Kahvaltı yapmak için geldiğimiz mekan kendine has bir havaya sahipti. Balkona benzer bir terası vardı ve  dizaynında renkli çiçekler kullanılmıştı. Aile arasında işletilen bir kafeyi andırıyordu.

Abim sabahın erken saatlerinde plajda kimse yokken yüzüp, birazda etrafta gezinmişti. Yengem ise yanan cildi yüzünden söylenip duruyordu. Atakan ve ben hiç sesimiz çıkmadan duruyorduk. Dün gece olanları hatırlıyor muydu diye soramamıştım bile. Diğer yandan sorarsam sanki meraklısı gibi durucakmışım gibi geliyordu.

Masadakilere baktığımda Su ağzına tıkılan menemene yüzünü buruşturmakla meşguldü. Annesine yemek istemediğini demesine rağmen yengem yemek yemeden olmaz diyor ve yediriyordu. Daha sonra acıktım diye gezeceğini bildiğinden böyle bir eyleme girişmişti.

Abim bana bakıp duruyordu ve gerilmeye başlamıştım. Dikkatlerini dağıtmam gerekti. Aksi halde sorgu kaçınılmaz gibi duruyordu. Bahsettiğim sorgu, çapraz sorguları aratmayacak türdendi. Abim benim çırpındığımı anlar gibi baktı.

''Ee Serdar efendi, çıkar bakalım ağzındaki baklayı.''

Anlamaz bakışlar atmaya özen göstersem de abim yer gibi durmuyordu.

''Ne baklası? Ne oldu ki?''

''Oğlum sabahtan beri ne sen, ne de Atakan konuşmuyorsunuz.''

''Atakan'ı bilmem ama ben iyiyim sadece iştahım yok biraz.''

Yengem hayretle bakarak senin iştahın nasıl olmaz diye sorguluyordu. Bende daha fazla dayanamadım ve bir anda ayaklandım. Tüm bakışlar bana döndüğünde hava alacağım diyerek çıkışa ilerledim.

Bu sırada arkamda hissettiğim beden ile adımlarımı hızlandırdım, konuşmak istemiyordum. İlk defa gerçekten hislerim bu denli bastırılmaz bir hal almıştı. Ben hızlandıkça arkamdaki beden de hızlanıyordu. Sinirle arkamı döndüğümde Atakan durmuş  bana bakıyordu.

''Gelmesene peşimden.''

''Geleceğim, dur biraz, yavaş yürü.''

''Senden öğreneceğim zaten yürümeyi. Bir o eksikti.''

''Sabah sabah keçilerin gelmiş senin.''

''Odam da bir sığır vardı, gece üzerimde tepindi, ondan olsa gerek.''sitemli sesime karşın gülümsedi. Sinirlendim.

''Bozuk musun oğlum sen?''çattığı kaşları ile bana bakmasını umursamadım ve durmaya niyetim yoktu. Ağzıma geleni söyleyecektim. Sustukça boğuluyordum.

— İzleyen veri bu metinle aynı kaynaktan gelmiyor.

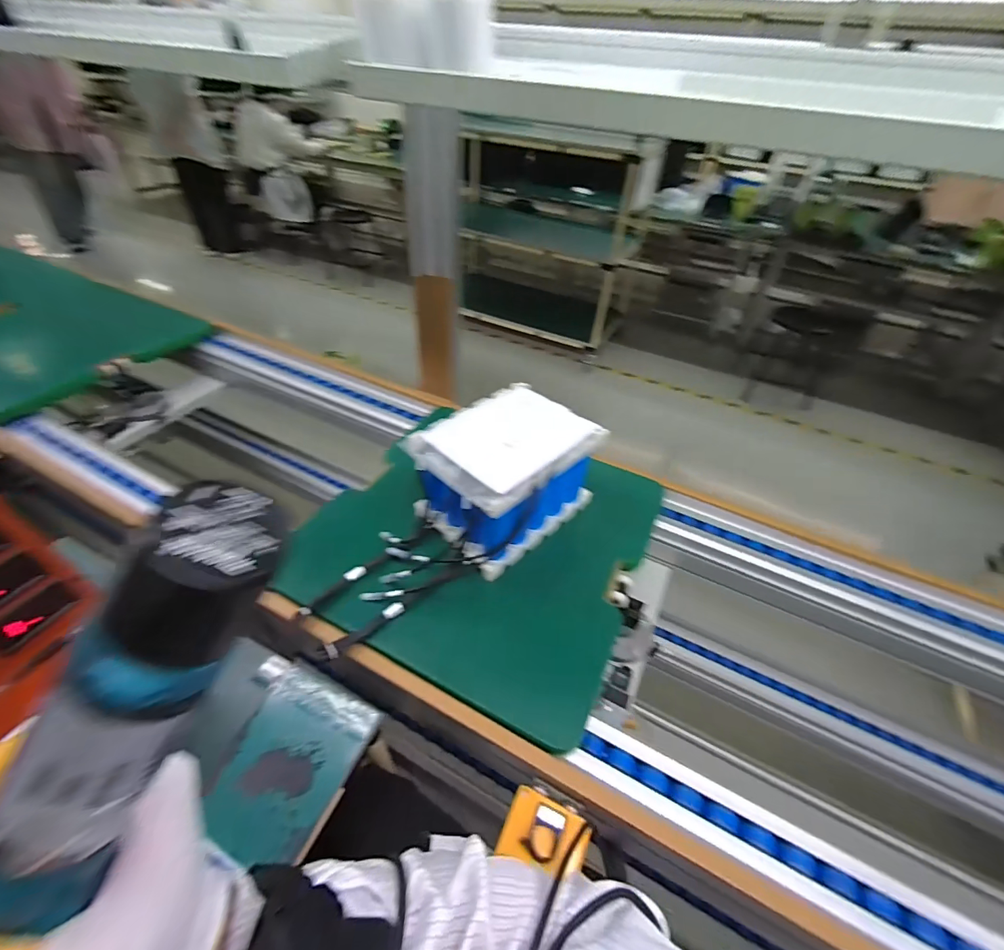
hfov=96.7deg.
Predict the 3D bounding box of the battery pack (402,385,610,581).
[{"bbox_3d":[0.005,-0.001,0.676,0.185,0.164,0.247,35,51,28],"label":"battery pack"}]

''Her şeye gülmene gerek yok amına koduğumun malı, gülme. İçiyorsun, gülüyorsun. Duruyorsun, gülüyorsun. Manyak mısın ulan?''

''Aksini iddia etmedim?'' dediğinde kaşlarımı bu sefer ben çattım.

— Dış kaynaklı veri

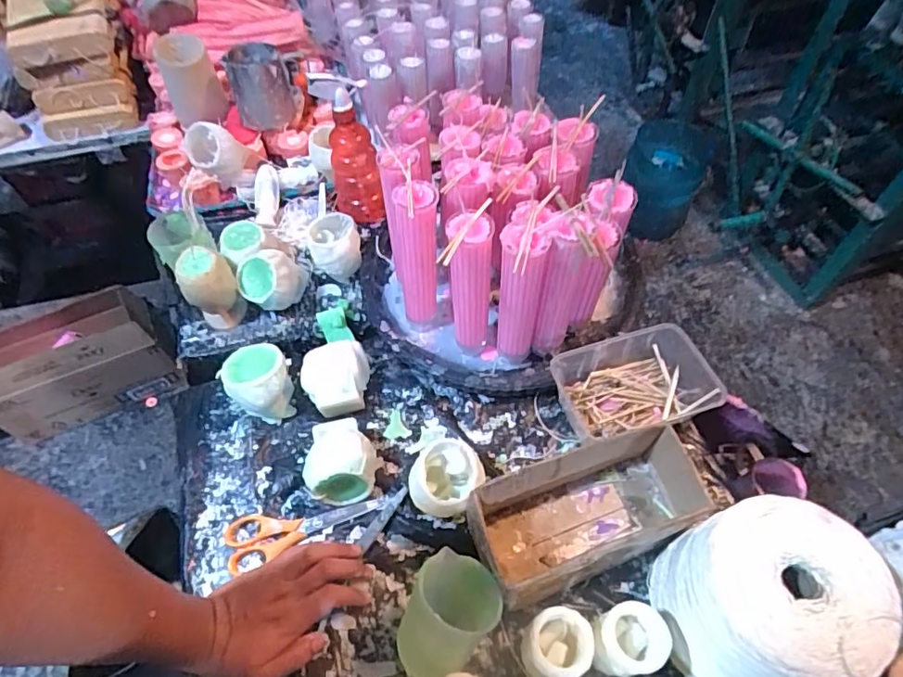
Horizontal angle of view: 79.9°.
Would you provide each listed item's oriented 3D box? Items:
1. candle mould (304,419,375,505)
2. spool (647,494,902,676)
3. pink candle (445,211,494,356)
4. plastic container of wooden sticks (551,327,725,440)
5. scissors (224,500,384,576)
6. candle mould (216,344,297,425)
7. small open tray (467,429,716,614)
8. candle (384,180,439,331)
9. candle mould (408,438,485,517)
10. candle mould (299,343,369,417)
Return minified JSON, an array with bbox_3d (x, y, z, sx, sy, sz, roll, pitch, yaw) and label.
[{"bbox_3d":[-0.124,0.137,0.601,0.076,0.071,0.076,-6,44,6],"label":"candle mould"},{"bbox_3d":[0.252,0.218,0.447,0.115,0.162,0.125,-1,55,1],"label":"spool"},{"bbox_3d":[0.020,-0.044,0.614,0.047,0.218,0.051,3,56,3],"label":"pink candle"},{"bbox_3d":[0.212,0.057,0.627,0.167,0.059,0.113,-15,56,-8],"label":"plastic container of wooden sticks"},{"bbox_3d":[-0.166,0.199,0.598,0.168,0.007,0.055,-22,58,-13],"label":"scissors"},{"bbox_3d":[-0.227,0.053,0.642,0.071,0.075,0.069,-1,55,1],"label":"candle mould"},{"bbox_3d":[0.147,0.175,0.546,0.248,0.094,0.098,-18,57,-10],"label":"small open tray"},{"bbox_3d":[-0.041,-0.091,0.647,0.052,0.222,0.056,-6,55,-3],"label":"candle"},{"bbox_3d":[-0.006,0.151,0.576,0.073,0.058,0.074,-1,55,1],"label":"candle mould"},{"bbox_3d":[-0.137,0.047,0.649,0.080,0.051,0.069,-18,57,-11],"label":"candle mould"}]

''Dün gece yine aynısını yaptın Atakan. Bu kadarı fazla.''

''Ne yaptım?'' diye sorduğunda hatırlamadığını anladım. O halde hatırlatacaktım.

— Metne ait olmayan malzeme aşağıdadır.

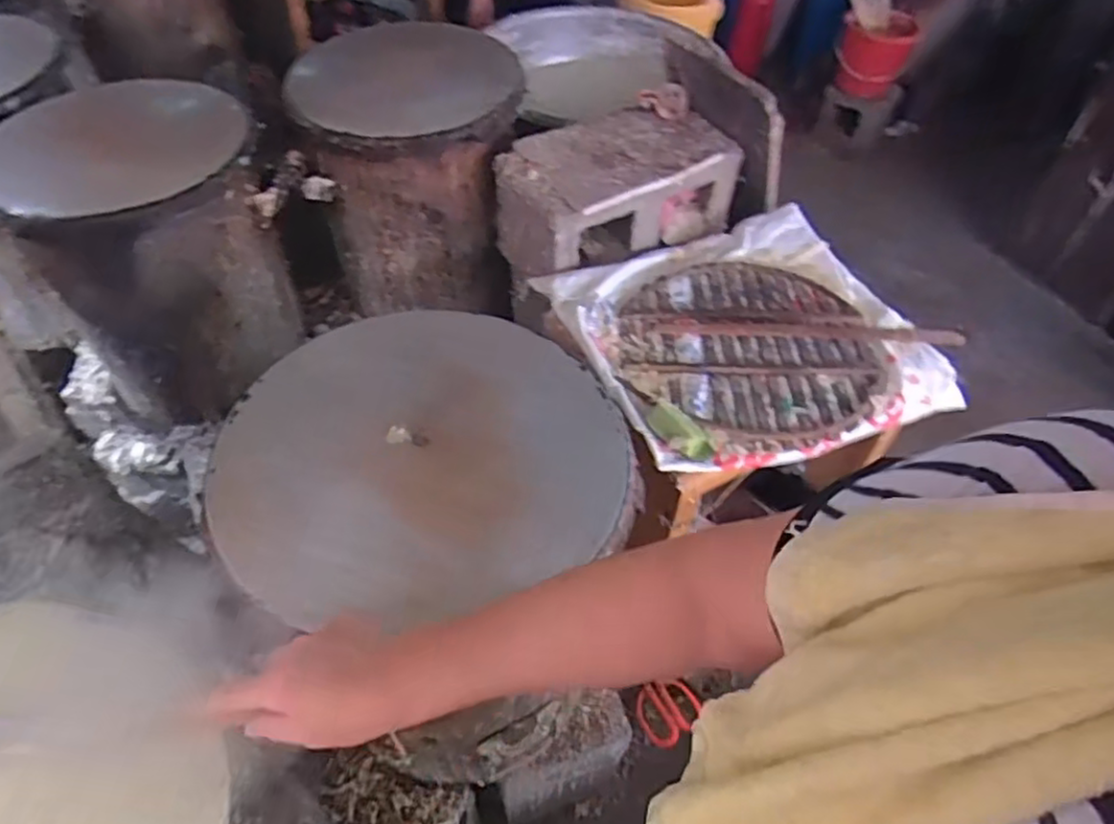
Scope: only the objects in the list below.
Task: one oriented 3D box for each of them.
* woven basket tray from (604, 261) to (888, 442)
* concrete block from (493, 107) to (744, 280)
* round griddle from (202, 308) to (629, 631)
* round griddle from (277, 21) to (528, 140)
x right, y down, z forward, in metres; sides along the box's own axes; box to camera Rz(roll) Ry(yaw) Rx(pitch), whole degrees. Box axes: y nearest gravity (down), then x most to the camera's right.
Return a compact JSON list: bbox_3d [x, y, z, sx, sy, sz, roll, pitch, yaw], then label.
[{"bbox_3d":[0.279,-0.105,1.017,0.367,0.023,0.363,10,51,6],"label":"woven basket tray"},{"bbox_3d":[0.105,-0.374,1.176,0.373,0.186,0.196,-26,56,-21],"label":"concrete block"},{"bbox_3d":[-0.124,0.029,0.643,0.359,0.023,0.326,-1,50,-2],"label":"round griddle"},{"bbox_3d":[-0.236,-0.551,1.129,0.319,0.061,0.325,1,50,-1],"label":"round griddle"}]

''Gizem ile içtin, sonra odaya geldin ve beni öptün.''

Atakan duraksadı, hemen ardından bir adım yaklaştı bana. Etrafa baktığını görünce kaşlarımı daha fazla çattım. Olduğumuz kısımda kimse yoktu. Herkes diğer tarafta kalmıştı. Kafenin ikinci çıkışıydı bu kısım. Arka tarafa bakıyordu. Ana çıkış kadar kalabalık değildi bu yüzden.

''Serdar.''

''Ne var dağ ayısı, ne var?'' dedim usanmış bir ses ile. O ise buna pek aldırmış gibi değildi. Bir adım daha yaklaştı ve kulağıma doğru eğildi. Ellerimi göğsüne koyup itmek için hazırlandığımda, sıcak nefesi boynuma oradan da kulağıma vuruyordu. Nefesinin sıcaklığı dikkatimi dağıtırken, kısık sesi ile

''Benim, küçük asi bebeğim çok nazlı.''

Kalbim ağzımda atmaya başladığı sıra gülümsedi ve çenemi sıkıca öptü. Hemen ardından fazla uzaklaşmamamı söyleyerek geldiği yoldan geri gitmeye  başladı.

-

Atakan ve Serdar  çok  güzel olmadı mı ya?